Meaning that if you brush, floss and go for regular dental appointments there is a good chance that your natural teeth can last 100 years or more.
Can the same be said about your retirement nest egg?
Given that the typical retirement age is still 65, what I am really asking is whether it is realistic to self-finance thirty-five years of retirement life. What I learned is that it is quite feasible, but you must view your life lasting this long from the outset and plan accordingly.
This cosmic shift in financial planning will lead you to think not in terms of “how much can I spend per year in retirement” to a more conservative “what can I do to maximize savings and avoid spending capital for as long as possible in retirement”.

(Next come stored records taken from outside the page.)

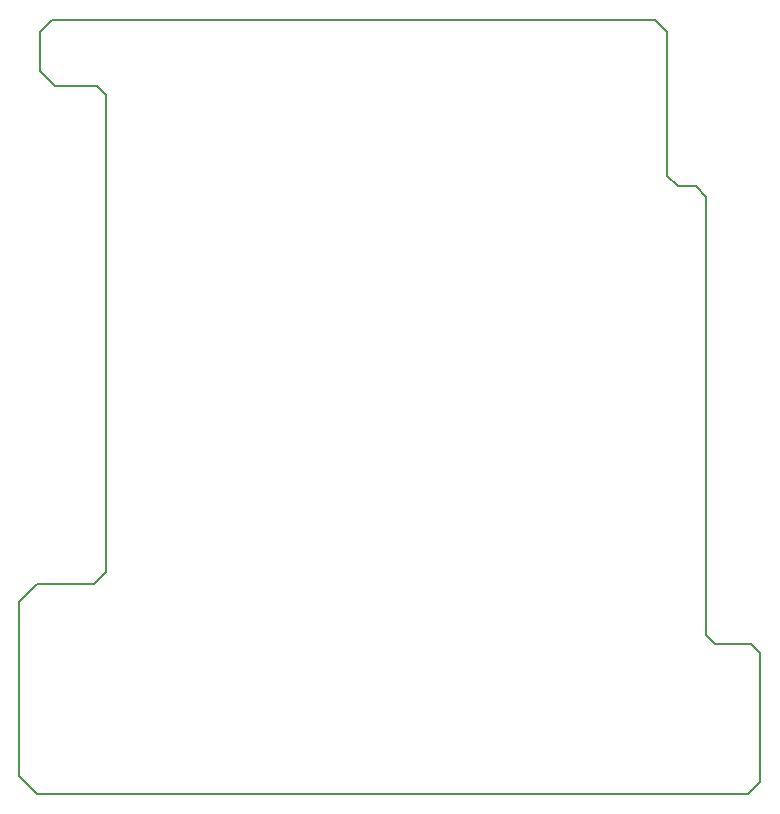
<source format=gbr>
G04 #@! TF.FileFunction,Profile,NP*
%FSLAX46Y46*%
G04 Gerber Fmt 4.6, Leading zero omitted, Abs format (unit mm)*
G04 Created by KiCad (PCBNEW 4.0.6) date 05/21/18 12:18:21*
%MOMM*%
%LPD*%
G01*
G04 APERTURE LIST*
%ADD10C,0.100000*%
%ADD11C,0.150000*%
G04 APERTURE END LIST*
D10*
D11*
X179832000Y-88011000D02*
X179832000Y-125095000D01*
X178943000Y-87122000D02*
X179832000Y-88011000D01*
X177419000Y-87122000D02*
X178943000Y-87122000D01*
X176530000Y-86233000D02*
X177419000Y-87122000D01*
X176530000Y-74041000D02*
X176530000Y-86233000D01*
X128016000Y-120777000D02*
X123190000Y-120777000D01*
X129032000Y-119761000D02*
X128016000Y-120777000D01*
X129032000Y-79375000D02*
X129032000Y-119761000D01*
X128270000Y-78613000D02*
X129032000Y-79375000D01*
X123444000Y-77343000D02*
X123444000Y-74041000D01*
X124714000Y-78613000D02*
X123444000Y-77343000D01*
X128270000Y-78613000D02*
X124714000Y-78613000D01*
X180594000Y-125857000D02*
X179832000Y-125095000D01*
X183642000Y-125857000D02*
X180594000Y-125857000D01*
X183388000Y-138557000D02*
X175768000Y-138557000D01*
X184404000Y-137541000D02*
X183388000Y-138557000D01*
X184404000Y-126619000D02*
X184404000Y-137541000D01*
X183642000Y-125857000D02*
X184404000Y-126619000D01*
X175514000Y-73025000D02*
X176530000Y-74041000D01*
X175768000Y-138557000D02*
X123190000Y-138557000D01*
X123190000Y-138557000D02*
X121666000Y-137033000D01*
X124460000Y-73025000D02*
X175514000Y-73025000D01*
X123444000Y-74041000D02*
X124460000Y-73025000D01*
X121666000Y-137033000D02*
X121666000Y-122301000D01*
X121666000Y-122301000D02*
X123190000Y-120777000D01*
M02*

</source>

Taken from this perspective you would do things like:
• Turning down offers of early retirement in favour of staying at your job and continuing to accumulate your company pension
• Avoid commencing pension benefit payments before age 70 if you don’t really need the cash
• Delay government pension benefits until age 70 if you have other sources of income
• Plan to do something that generates some income once you leave your place of employment
• Figure out how much your fixed monthly expenses are (food, accommodation, utilities, transportation, insurance) and only withdraw that amount each month. This is not to say you won’t have any extras, but it will put you in the habit of considering the merit of each expenditure before you reach for your wallet
• Move somewhere where the cost of living for the lifestyle you want is less than where you currently live and save the surplus in an interest-bearing account for later in your life
• Adopt a very healthy lifestyle (staying healthy is much cheaper than being sick)
• Brush and floss daily (just a wee joke to see if you read all the way to the end!)
Will you be more likely to lose your teeth or run out of money? The odds are that if you take care of yourself throughout your life as if you are going to live to be 100, then your chances of arriving at the finish line with both are within your grasp.